Cuicos

Un anziano signore, che ho conosciuto qualche giorno fa – ex avvocato che attualmente lavora nel cobre, probabilmente non come minatore – mi ha chiesto quale fosse la autentica razza italiana. Gli ho risposto che non esiste una tipica razza italiana e lui ha ribattuto: “Come no, e gli antichi romani allora?”.

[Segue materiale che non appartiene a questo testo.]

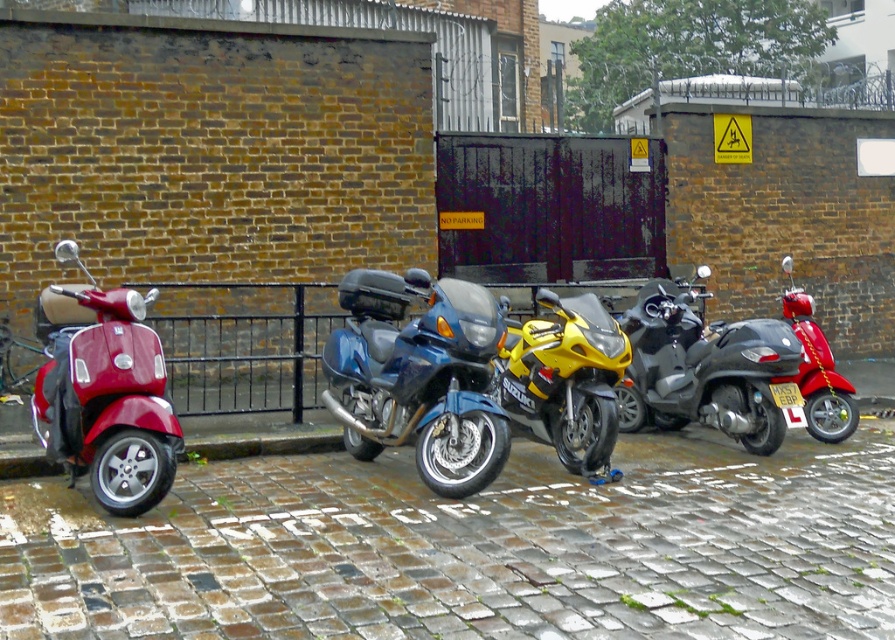
Question: Does brown cobblestone pavement at lower left appear over shiny black scooter at center?

Choices:
 (A) yes
 (B) no

Answer: (B)

Question: Is shiny red scooter at left positioned before shiny red scooter at right?

Choices:
 (A) no
 (B) yes

Answer: (B)

Question: Among these points, which one is farthest from the camera?

Choices:
 (A) (507, 326)
 (B) (444, 417)
 (C) (859, 592)

Answer: (A)

Question: Is shiny red scooter at left smaller than yellow metallic motorcycle at center?

Choices:
 (A) yes
 (B) no

Answer: (B)

Question: Which point appears closest to the camera in this image?

Choices:
 (A) (621, 429)
 (B) (540, 380)

Answer: (B)

Question: Which point is farther to the camera?

Choices:
 (A) yellow metallic motorcycle at center
 (B) blue metallic motorcycle at center

Answer: (A)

Difficile spiegare a un cileno che il concetto di razza dominante razza originaria da noi si è perso da parecchio e che l’Italia è un miscuglio di razze e tutte in pole position, e sono anzi molto apprezzati gli incroci. “Sono rimasta sconvolta quando ho visto che da voi molti camerieri erano biondi con gli occhi azzurri”, mi ha detto un’amica tempo fa. “Da noi, con quei colori ci sono solo i cuicos”. I cuicos, cioé la gente del Barrio Alto, dei quartieri bene, sono in effetti quasi tutti slavati e chiari, una dote molto apprezzata perché sinonimo di avi europei. I cuicos hanno cognomi spagnoli e tedeschi. Kreutzberger, Kleimm. “Con un cognome e una faccia come la mia dove vuoi che vada”, mi ha confessato un’ altra amica, avvocato brillante ma dai caratteristici tratti andini. “Nessun cuico si sposerebbe mai con me”. Il fatto è che chi conta, a Santiago, non ha mai quei tratti. La maggior parte dei cuicos, a dire la verità, sono piuttosto bruttini ma hanno “tremendo exito” in amore e socialmente. Hanno la sicurezza dei dominatori, un accento caratteristico e dicono Chile con la C strascicata. “Le persone piacciono anche per il mondo che rappresentano”, mi ha spiegato un conoscente antropologo, dopo avermi confessato che sotto sotto nemmeno lui è puro. I cuicos mi affascinano da quando ho messo piede in Cile, sei mesi fa. Non loro, naturalmente, ma quel mondo autosufficiente e protetto i cui confini finiscono a Vitacura, Las Condes e La Dehesa e da cui non escono mai. Un vero cuico può scendere a volte fino al quartiere di Bellavista, più bohemio e popolare, ma in generale non si muove da quei quartieri in cui i locali sono imitazioni noiosissime e molto anonime dei luoghi omologhi di Miami e Milano. Da quando sono qui devo avere sentito la parola cuico almeno un paio di milioni di volte. E’ una sorta di marchio di fabbrica.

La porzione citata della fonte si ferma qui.